> [Recorded data]:
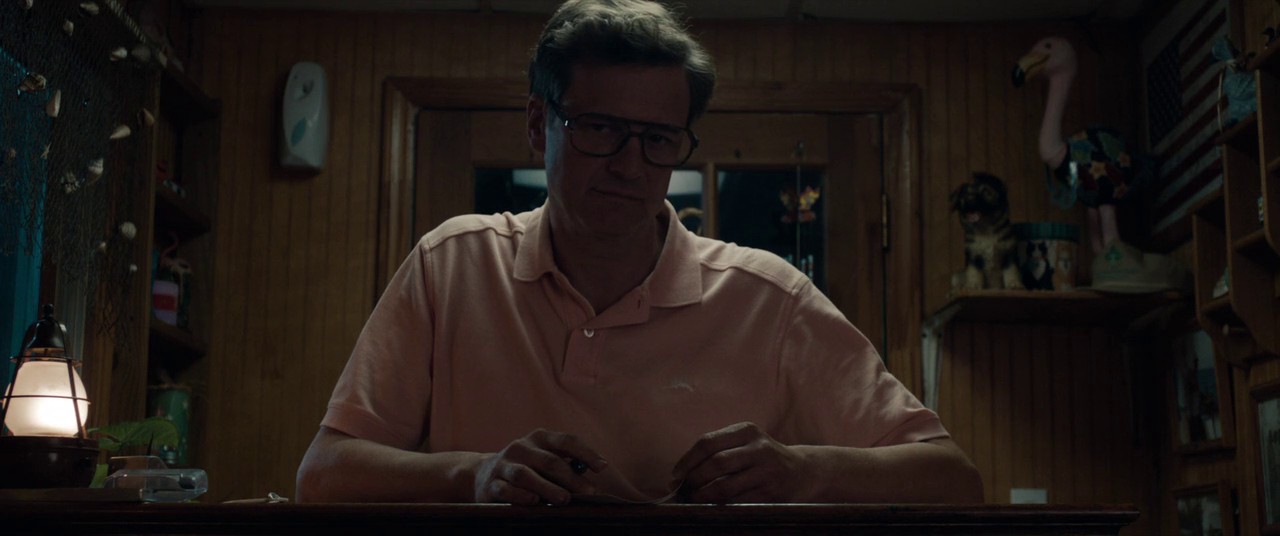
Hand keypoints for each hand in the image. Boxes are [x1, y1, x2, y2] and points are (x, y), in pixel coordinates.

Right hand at [472, 428, 607, 504]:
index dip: (586, 453)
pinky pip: (507, 489)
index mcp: (539, 438)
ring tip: (564, 499)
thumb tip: (591, 483)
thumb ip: (565, 465)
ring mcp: (504, 464)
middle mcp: (521, 447)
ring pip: (526, 475)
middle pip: (549, 460)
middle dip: (571, 477)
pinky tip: (534, 501)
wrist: (481, 475)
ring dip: (547, 487)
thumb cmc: (526, 468)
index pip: (566, 441)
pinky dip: (521, 495)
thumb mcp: (543, 459)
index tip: (602, 467)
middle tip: (588, 492)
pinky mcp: (492, 483)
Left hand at [672, 422, 811, 502]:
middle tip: (684, 490)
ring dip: (703, 496)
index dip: (687, 460)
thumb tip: (682, 472)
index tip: (676, 475)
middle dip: (694, 479)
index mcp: (747, 431)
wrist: (802, 472)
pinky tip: (712, 507)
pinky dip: (720, 506)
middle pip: (715, 463)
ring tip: (695, 500)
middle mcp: (758, 448)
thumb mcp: (746, 443)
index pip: (708, 442)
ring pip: (724, 485)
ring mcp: (766, 471)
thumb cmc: (762, 458)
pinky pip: (737, 502)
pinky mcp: (771, 493)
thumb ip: (719, 450)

> [What you will do]: Write out the material above precisely, leaving each picture behind.

> [Your solution]:
Hand keypoints for each hand in the image. Boxes are [x1, y1, x2, y2] and points are (x, y), in pixel coordinates.

Right hand at [472, 428, 607, 504]:
index dip: (586, 453)
pinky pip: (507, 489)
index mcp: (539, 438)
ring tip: (564, 499)
thumb tip: (591, 483)
thumb ip: (565, 465)
ring mcp: (504, 464)
middle mcp: (521, 447)
ring pip: (526, 475)
middle pip: (549, 460)
middle dip: (571, 477)
pinky tip: (534, 501)
wrist: (481, 475)
ring dip: (547, 487)
thumb cmc: (526, 468)
index pip: (566, 441)
pinky dip: (521, 495)
thumb mcp: (543, 459)
index tip: (602, 467)
middle tip: (588, 492)
pinky mcp: (492, 483)
Left hand at [672, 422, 811, 502]:
middle tip: (684, 490)
ring dip: (703, 496)
index dip: (687, 460)
thumb tip: (682, 472)
index tip: (676, 475)
middle dip: (694, 479)
index mcp: (747, 431)
wrist: (802, 472)
pinky tip: (712, 507)
pinky dip: (720, 506)
middle pip: (715, 463)
ring tip: (695, 500)
middle mcp: (758, 448)
thumb mcp: (746, 443)
index pip: (708, 442)
ring pip: (724, 485)
ring mcp: (766, 471)
thumb cmc: (762, 458)
pinky pip: (737, 502)
pinky mcp: (771, 493)
thumb ip: (719, 450)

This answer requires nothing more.